July 24-26 and July 31 - August 2, 2014
Thursday and Friday 6:00 - 9:30 p.m.
Saturdays 8:30 a.m. - 4:30 p.m.
Today many business and employment disputes are resolved through out-of-court binding arbitration processes. This intensive, interactive course is designed to provide students with a practical grounding in counseling and advocacy skills required for state-of-the-art arbitration practice through problems and exercises simulating common arbitration scenarios in which students play the parts of lawyers, arbitrators, and parties. Students learn how to draft dispute resolution agreements for arbitration and how to advise clients on many different aspects of arbitration, including the suitability of arbitration as an alternative to negotiation, mediation or litigation. They also experience advocacy roles at all stages of arbitration, including the filing of an arbitration demand, the selection of arbitrators, planning for and conducting hearings, the publication of a final decision (award), and the enforcement or setting aside of an award. The course emphasizes modern commercial and employment arbitration in the u.S. but also includes references to international, consumer, securities and labor arbitration.
Thomas J. Stipanowich is the academic director of the Straus Institute and professor of law at Pepperdine University School of Law. Stipanowich brings a long and distinguished career as a scholar, teacher, and leader in the field along with wide-ranging experience as a commercial and construction mediator, arbitrator, federal court special master, and facilitator. From 2001 until mid-2006, he served as CEO of the International Institute for Conflict Prevention & Resolution (CPR Institute). The longtime William L. Matthews Professor of Law at the University of Kentucky, he has authored two of the leading books on commercial arbitration and many articles on ADR. Recently he coauthored a groundbreaking book and materials entitled Resolving Disputes: Theory, Practice, and Law (2005).
This course provides a comprehensive overview of international arbitration law and practice. Topics explored include the making and enforcement of arbitration agreements; the selection and appointment of the arbitral tribunal; preliminary proceedings, including procedural orders and interim relief; the arbitration hearing; and the making and enforcement of the arbitral award. Particular attention is paid to the enforcement of arbitration agreements and awards, the role of the New York Convention of the Recognition and Enforcement of Foreign Arbitral Awards and other treaties, and their interplay with national laws as a backdrop for private arbitration agreements.
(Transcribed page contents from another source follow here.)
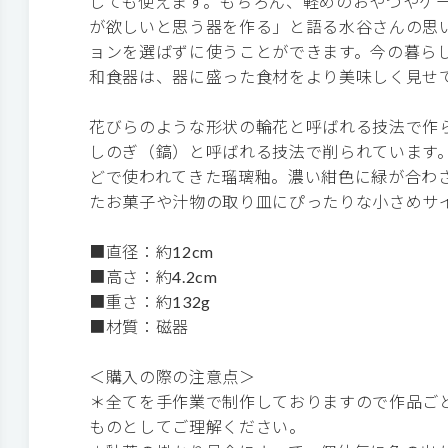
しても使えます。もちろん、軽めのおやつやケ
が欲しいと思う器を作る」と語る水谷さんの思
ョンを選ばずに使うことができます。今の暮ら
和食器は、器に盛った食材をより美味しく見せ
花びらのような形状の輪花と呼ばれる技法で作
しのぎ（鎬）と呼ばれる技法で削られています
どで使われてきた瑠璃釉。濃い紺色に緑が合わ
たお菓子や汁物の取り皿にぴったりな小さめサ
■直径：約12cm
■高さ：約4.2cm
■重さ：約132g
■材質：磁器
＜購入の際の注意点＞
＊全てを手作業で制作しておりますので作品ご
ものとしてご理解ください。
Thomas Pfeiffer is Professor of law at Heidelberg University, Germany, and Director of this University's Institute for Comparative and Private International Law. Prior to moving to Heidelberg, he served as Professor of Law at Bielefeld University (1994-2002) and as Judge at the Hamm Court of Appeal (1996-2002). Outside Germany, he taught as Visiting Professor at Hong Kong City University and the Georgetown Law Center and gave guest lectures at Universities in various European countries. In legal practice, he was involved as an arbitrator or an expert for German, European and International Law in proceedings in Australia, Canada, France, Germany, Japan, The Netherlands, Russia, Singapore, Sweden, the UK and the US. He is the editor i.a. of the monthly Newsletter of the "Working Group on International Legal Issues" of the German Bar Association and member of the "German Council on Conflict of Laws", the advisory committee for the German Ministry of Justice on conflict of laws.